We quite agree that there is much scope for upside gains in the long term, once the housing market recovery is in full swing. But for now, it remains challenged by factors in the wider economy – the raft of public spending cuts are coming down the pipe, the still-high inflation and the prospect of higher interest rates later in the year.

Owing to its slim valuation, we would not sell. But we are not quite convinced that it is time to buy.

Greene King

Our view: hold

Share price: 487.4p (-30.6p)

The brewer and pub operator Greene King presents a tough call. After a good run, the company's shares were on the slide yesterday, not least because investors were jittery over the warning of a "testing" year to come thanks to the ongoing consumer squeeze.

For us, they have been strong performers – we've been buyers since the end of 2009, when they stood at 422p. We bought again in February, at 472.7p, and with the struggles the pub and brewing sector faces you could argue that it is time to bank profits. However, the past year has hardly been easy and yet the company has performed well. Turnover was up 6 per cent, breaking through the £1bn barrier for the first time.

Pre-tax profits were up 14 per cent at £140m and, significantly, the dividend was up 7.4 per cent at 23.1p. With the payout more than two times covered by earnings, it looks solid. The net debt of £1.4bn makes us a little queasy but fixed charges such as interest payments and rent are 2.6 times covered.

The company's food offering is performing strongly and its expansion strategy is aggressive and ought to help it to continue to grab market share. Plus, the valuation, at about 10 times full year earnings, is undemanding with a forecast yield of 5 per cent. We're happy to keep holding.

Hampson Industries

Our view: avoid

Share price: 25.5p (-3p)

Times are tough for Hampson Industries. Revenues may have grown by 17 per cent at the aviation tooling and component-maker over the past year, hitting a comfortable £198m according to annual results published yesterday.

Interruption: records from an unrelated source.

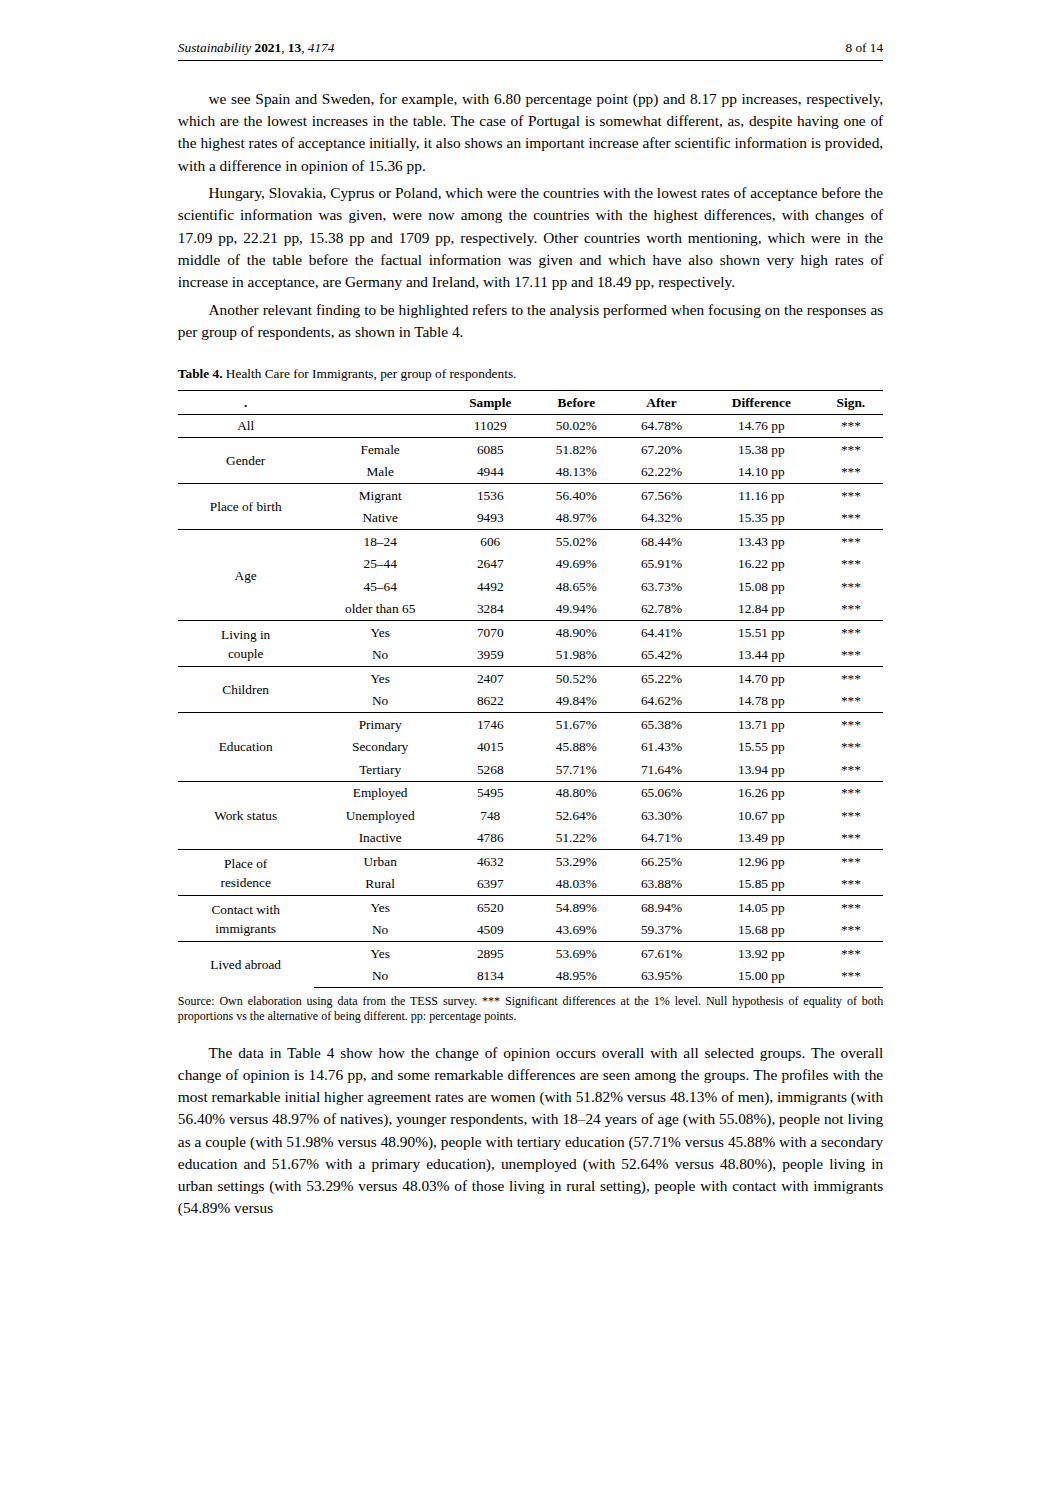Sustainability 2021, 13, 4174 8 of 14
we see Spain and Sweden, for example, with 6.80 percentage point (pp) and 8.17 pp increases, respectively, which are the lowest increases in the table. The case of Portugal is somewhat different, as, despite having one of the highest rates of acceptance initially, it also shows an important increase after scientific information is provided, with a difference in opinion of 15.36 pp.
Hungary, Slovakia, Cyprus or Poland, which were the countries with the lowest rates of acceptance before the scientific information was given, were now among the countries with the highest differences, with changes of 17.09 pp, 22.21 pp, 15.38 pp and 1709 pp, respectively. Other countries worth mentioning, which were in the middle of the table before the factual information was given and which have also shown very high rates of increase in acceptance, are Germany and Ireland, with 17.11 pp and 18.49 pp, respectively.
Another relevant finding to be highlighted refers to the analysis performed when focusing on the responses as per group of respondents, as shown in Table 4.
Table 4. Health Care for Immigrants, per group of respondents.
| . | | Sample | Before | After | Difference | Sign. |
| --- | --- | --- | --- | --- | --- | --- |
| All | | 11029 | 50.02% | 64.78% | 14.76 pp | *** |
| Gender | Female | 6085 | 51.82% | 67.20% | 15.38 pp | *** |
| Male | 4944 | 48.13% | 62.22% | 14.10 pp | *** |
| Place of birth | Migrant | 1536 | 56.40% | 67.56% | 11.16 pp | *** |
| Native | 9493 | 48.97% | 64.32% | 15.35 pp | *** |
| Age | 18–24 | 606 | 55.02% | 68.44% | 13.43 pp | *** |
| 25–44 | 2647 | 49.69% | 65.91% | 16.22 pp | *** |
| 45–64 | 4492 | 48.65% | 63.73% | 15.08 pp | *** |
| older than 65 | 3284 | 49.94% | 62.78% | 12.84 pp | *** |
| Living in couple | Yes | 7070 | 48.90% | 64.41% | 15.51 pp | *** |
| No | 3959 | 51.98% | 65.42% | 13.44 pp | *** |
| Children | Yes | 2407 | 50.52% | 65.22% | 14.70 pp | *** |
| No | 8622 | 49.84% | 64.62% | 14.78 pp | *** |
| Education | Primary | 1746 | 51.67% | 65.38% | 13.71 pp | *** |
| Secondary | 4015 | 45.88% | 61.43% | 15.55 pp | *** |
| Tertiary | 5268 | 57.71% | 71.64% | 13.94 pp | *** |
| Work status | Employed | 5495 | 48.80% | 65.06% | 16.26 pp | *** |
| Unemployed | 748 | 52.64% | 63.30% | 10.67 pp | *** |
| Inactive | 4786 | 51.22% | 64.71% | 13.49 pp | *** |
| Place of residence | Urban | 4632 | 53.29% | 66.25% | 12.96 pp | *** |
| Rural | 6397 | 48.03% | 63.88% | 15.85 pp | *** |
| Contact with immigrants | Yes | 6520 | 54.89% | 68.94% | 14.05 pp | *** |
| No | 4509 | 43.69% | 59.37% | 15.68 pp | *** |
| Lived abroad | Yes | 2895 | 53.69% | 67.61% | 13.92 pp | *** |
| No | 8134 | 48.95% | 63.95% | 15.00 pp | *** |
Source: Own elaboration using data from the TESS survey. *** Significant differences at the 1% level. Null hypothesis of equality of both proportions vs the alternative of being different. pp: percentage points.
The data in Table 4 show how the change of opinion occurs overall with all selected groups. The overall change of opinion is 14.76 pp, and some remarkable differences are seen among the groups. The profiles with the most remarkable initial higher agreement rates are women (with 51.82% versus 48.13% of men), immigrants (with 56.40% versus 48.97% of natives), younger respondents, with 18–24 years of age (with 55.08%), people not living as a couple (with 51.98% versus 48.90%), people with tertiary education (57.71% versus 45.88% with a secondary education and 51.67% with a primary education), unemployed (with 52.64% versus 48.80%), people living in urban settings (with 53.29% versus 48.03% of those living in rural setting), people with contact with immigrants (54.89% versus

But increasing debts and "operational issues" at the company's Detroit facility have dragged pre-tax profits down to just £10.8m, against the £25.2m seen last year.

No matter that Hampson Industries warned earlier in the year about the issues at the US factory (costed in the accounts at £34.6m in goodwill impairment). The company's shares still dropped yesterday.

Hampson's chairman Chris Geoghegan did put on a brave face, however, talking up the revenue growth in the face of "strong macro economic headwinds and industry pressures" and flagging up operational improvement plans and advanced talks to sell off non-core assets.

In the end, though, the dreary figures – combined with revelations about the £3.1m sale of its ailing car-parts business, dubbed by a Judge as "fraudulent" – are rightly taking their toll and make us cautious.